> _INFORMATION GIVEN_

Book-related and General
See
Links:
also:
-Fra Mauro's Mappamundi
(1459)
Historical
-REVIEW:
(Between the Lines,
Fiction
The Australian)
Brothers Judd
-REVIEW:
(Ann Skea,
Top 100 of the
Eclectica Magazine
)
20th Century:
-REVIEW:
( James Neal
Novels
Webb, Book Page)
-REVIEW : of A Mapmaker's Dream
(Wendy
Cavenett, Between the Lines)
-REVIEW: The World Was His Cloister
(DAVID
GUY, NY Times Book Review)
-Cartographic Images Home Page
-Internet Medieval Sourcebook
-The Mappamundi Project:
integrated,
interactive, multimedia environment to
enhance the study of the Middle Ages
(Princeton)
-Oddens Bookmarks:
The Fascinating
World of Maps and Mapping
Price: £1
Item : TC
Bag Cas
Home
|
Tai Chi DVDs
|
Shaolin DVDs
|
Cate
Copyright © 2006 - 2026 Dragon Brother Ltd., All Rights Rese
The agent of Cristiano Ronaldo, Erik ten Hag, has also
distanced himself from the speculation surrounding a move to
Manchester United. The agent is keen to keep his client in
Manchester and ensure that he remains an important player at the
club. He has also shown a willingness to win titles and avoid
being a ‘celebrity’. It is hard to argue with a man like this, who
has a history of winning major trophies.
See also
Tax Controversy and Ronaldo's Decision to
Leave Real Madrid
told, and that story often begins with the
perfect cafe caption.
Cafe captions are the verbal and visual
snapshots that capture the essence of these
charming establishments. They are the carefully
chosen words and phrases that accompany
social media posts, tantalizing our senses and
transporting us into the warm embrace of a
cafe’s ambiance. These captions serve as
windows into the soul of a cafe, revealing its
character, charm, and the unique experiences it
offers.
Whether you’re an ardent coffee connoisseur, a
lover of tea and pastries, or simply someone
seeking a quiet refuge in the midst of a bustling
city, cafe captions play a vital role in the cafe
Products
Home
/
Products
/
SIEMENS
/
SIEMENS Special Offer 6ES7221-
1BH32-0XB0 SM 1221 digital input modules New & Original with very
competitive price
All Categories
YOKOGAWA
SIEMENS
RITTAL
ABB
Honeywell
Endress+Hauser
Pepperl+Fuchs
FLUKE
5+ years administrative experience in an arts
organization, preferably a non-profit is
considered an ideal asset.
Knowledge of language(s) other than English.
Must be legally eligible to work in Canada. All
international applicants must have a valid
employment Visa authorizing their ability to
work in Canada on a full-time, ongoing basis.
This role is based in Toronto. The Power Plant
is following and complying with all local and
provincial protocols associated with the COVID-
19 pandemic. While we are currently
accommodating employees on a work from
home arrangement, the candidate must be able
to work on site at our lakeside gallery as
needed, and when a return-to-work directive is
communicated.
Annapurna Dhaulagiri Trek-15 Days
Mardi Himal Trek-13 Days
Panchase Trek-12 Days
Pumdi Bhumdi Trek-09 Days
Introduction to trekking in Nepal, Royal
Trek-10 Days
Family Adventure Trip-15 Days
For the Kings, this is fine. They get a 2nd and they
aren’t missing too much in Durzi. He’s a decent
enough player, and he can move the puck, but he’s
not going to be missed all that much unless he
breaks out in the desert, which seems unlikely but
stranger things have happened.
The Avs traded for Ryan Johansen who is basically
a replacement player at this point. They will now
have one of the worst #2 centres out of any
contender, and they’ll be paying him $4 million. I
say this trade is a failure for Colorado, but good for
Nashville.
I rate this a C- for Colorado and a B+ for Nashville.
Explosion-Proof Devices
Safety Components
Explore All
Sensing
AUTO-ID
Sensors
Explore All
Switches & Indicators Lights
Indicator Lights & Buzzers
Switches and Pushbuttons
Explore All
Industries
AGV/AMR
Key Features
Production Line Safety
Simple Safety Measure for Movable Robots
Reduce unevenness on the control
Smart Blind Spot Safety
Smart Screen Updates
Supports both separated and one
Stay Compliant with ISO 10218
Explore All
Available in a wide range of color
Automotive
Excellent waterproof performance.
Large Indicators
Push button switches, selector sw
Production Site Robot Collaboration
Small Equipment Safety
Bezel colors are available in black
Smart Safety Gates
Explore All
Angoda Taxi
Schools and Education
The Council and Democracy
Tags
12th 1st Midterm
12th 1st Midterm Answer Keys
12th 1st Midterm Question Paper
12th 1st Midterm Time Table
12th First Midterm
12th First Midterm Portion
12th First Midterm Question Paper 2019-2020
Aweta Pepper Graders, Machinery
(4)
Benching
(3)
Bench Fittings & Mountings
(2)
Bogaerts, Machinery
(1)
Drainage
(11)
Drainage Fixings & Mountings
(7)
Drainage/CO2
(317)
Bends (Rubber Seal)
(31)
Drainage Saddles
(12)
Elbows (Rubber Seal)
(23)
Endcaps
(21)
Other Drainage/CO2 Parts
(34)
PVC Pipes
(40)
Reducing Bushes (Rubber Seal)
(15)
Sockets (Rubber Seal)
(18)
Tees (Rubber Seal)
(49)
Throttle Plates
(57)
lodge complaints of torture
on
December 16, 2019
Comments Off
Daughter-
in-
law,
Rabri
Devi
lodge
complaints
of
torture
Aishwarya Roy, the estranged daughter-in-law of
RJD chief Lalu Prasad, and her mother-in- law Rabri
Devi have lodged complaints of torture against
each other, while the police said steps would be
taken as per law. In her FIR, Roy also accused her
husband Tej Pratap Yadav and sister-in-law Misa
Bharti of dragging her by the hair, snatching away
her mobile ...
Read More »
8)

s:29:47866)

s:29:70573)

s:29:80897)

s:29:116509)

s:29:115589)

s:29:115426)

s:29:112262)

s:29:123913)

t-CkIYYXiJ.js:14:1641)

> _PROMPT_
The lines above from the one containing "Introduction to trekking in Nepal, Royal" through the one containing "contender, and they’ll" are to be set down exactly, and no others.

> _EXERCISE RESPONSE_
Introduction to trekking in Nepal, Royal
Trek-10 Days
Family Adventure Trip-15 Days
For the Kings, this is fine. They get a 2nd and they
aren’t missing too much in Durzi. He’s a decent
enough player, and he can move the puck, but he’s
not going to be missed all that much unless he
breaks out in the desert, which seems unlikely but
stranger things have happened.
The Avs traded for Ryan Johansen who is basically
a replacement player at this point. They will now
have one of the worst #2 centres out of any
contender, and they’ll be paying him $4 million. I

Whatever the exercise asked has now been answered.